Manik rolled his eyes, “Tell me if you find one. Only I know how I am enduring this nonsense.”
“Suffocating!” She murmured in a low, stifled voice, and turned around to face the mirror in the dressing table of his room. She removed her odhani from her head and started taking off the jewellery from her head – mang tika and small chains extending from her heavy diamond-studded ear-rings, followed by every piece from all parts of her body, adorned in jewellery given by Manik’s mom and relatives.
Manik opened his cupboard, took out his black track pants and white tee-shirt, and went inside the washroom to change. When he came out after hardly ten minutes, Nandini had already removed all the flowers from her hair, taken off her jewellery, and bangles, and opened her long hair, extending down, much below her hips. Her peculiarly long, silky, jet-black hair went cascading down her back when she freed them from her bun made at the nape of her neck.
Manik stopped at the washroom door, weirdly surprised to see her lush, thick, black mane covering her back, almost up to her calves. Nandini noticed him observing her and moved her deep, kohl-lined eyes to his side, giving him a curious stare. He squeezed his eyes and frowned.
“What are you looking at?” She asked.
“Your hair…” He replied honestly, “Sorry…actually, no one in my family has this thick, long, black hair… everyone has brownish, thin, shorter hair. Even in Innsbruck, I’ve usually seen people with shorter hair and blonde or lighter colour… So, it kinda caught my attention…”
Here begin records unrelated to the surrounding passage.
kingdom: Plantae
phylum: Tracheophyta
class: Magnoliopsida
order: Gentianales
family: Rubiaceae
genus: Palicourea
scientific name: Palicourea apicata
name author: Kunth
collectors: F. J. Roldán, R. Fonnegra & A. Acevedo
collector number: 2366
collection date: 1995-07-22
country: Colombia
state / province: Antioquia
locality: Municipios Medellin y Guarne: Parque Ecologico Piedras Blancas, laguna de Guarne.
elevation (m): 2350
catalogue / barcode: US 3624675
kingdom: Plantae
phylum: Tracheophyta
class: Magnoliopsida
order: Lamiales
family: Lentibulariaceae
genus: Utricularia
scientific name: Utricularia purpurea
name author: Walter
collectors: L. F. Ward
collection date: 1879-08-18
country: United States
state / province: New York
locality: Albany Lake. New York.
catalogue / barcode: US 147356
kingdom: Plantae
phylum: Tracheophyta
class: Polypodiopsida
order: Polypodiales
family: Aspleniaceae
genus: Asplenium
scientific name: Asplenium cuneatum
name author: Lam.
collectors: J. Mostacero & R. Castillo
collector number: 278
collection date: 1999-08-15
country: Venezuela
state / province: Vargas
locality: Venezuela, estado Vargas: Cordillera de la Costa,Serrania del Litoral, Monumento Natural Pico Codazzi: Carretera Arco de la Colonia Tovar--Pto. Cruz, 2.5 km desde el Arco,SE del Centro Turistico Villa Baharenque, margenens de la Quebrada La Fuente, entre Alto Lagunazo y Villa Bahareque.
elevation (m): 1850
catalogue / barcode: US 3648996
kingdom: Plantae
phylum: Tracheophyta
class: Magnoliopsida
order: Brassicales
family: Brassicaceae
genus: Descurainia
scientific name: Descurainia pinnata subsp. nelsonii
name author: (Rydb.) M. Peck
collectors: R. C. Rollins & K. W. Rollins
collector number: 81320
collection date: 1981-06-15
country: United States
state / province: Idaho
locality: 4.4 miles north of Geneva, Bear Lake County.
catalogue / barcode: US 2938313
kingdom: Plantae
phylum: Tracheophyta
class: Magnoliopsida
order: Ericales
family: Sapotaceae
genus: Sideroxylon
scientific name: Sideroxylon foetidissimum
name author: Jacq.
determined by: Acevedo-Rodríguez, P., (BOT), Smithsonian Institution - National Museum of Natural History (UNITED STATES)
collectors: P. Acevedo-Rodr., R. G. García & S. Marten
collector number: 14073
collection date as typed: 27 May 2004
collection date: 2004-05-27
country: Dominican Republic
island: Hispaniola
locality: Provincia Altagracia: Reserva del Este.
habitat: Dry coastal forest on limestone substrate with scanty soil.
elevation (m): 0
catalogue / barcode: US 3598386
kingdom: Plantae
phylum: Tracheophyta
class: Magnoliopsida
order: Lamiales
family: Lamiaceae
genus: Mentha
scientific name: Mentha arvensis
She glared at him and raised her brows, as she spoke in deep, husky voice, “Maybe, because… you haven’t seen a witch before?”
He was not expecting this reply. The suddenness and the weirdness, both were enough to make him smirk. He threw his sherwani on the couch and went near his bed to remove the flowers hanging down from the ceiling, making a canopy over the bed. He was still smirking. Baffled, she observed him keenly. He collected all the flowers from the bed and the canopy, and returned to her to dump them in one corner of the room.
Then, he stood right before her. His eyes on hers, straight and piercing them. He had stopped smirking by now. In a serious, poised tone, he said, “I am a doctor. Try something else to scare me.”
She folded her hands across her chest in a defiant pose and raised her chin up to meet his eyes, almost a hand’s distance. She spoke, one word at a time, “I’ve told you before that people around me die in mysterious circumstances. I will not take any blame if anything wicked happens with you.”
“I wish!! Not a fan of this shitty life, either.”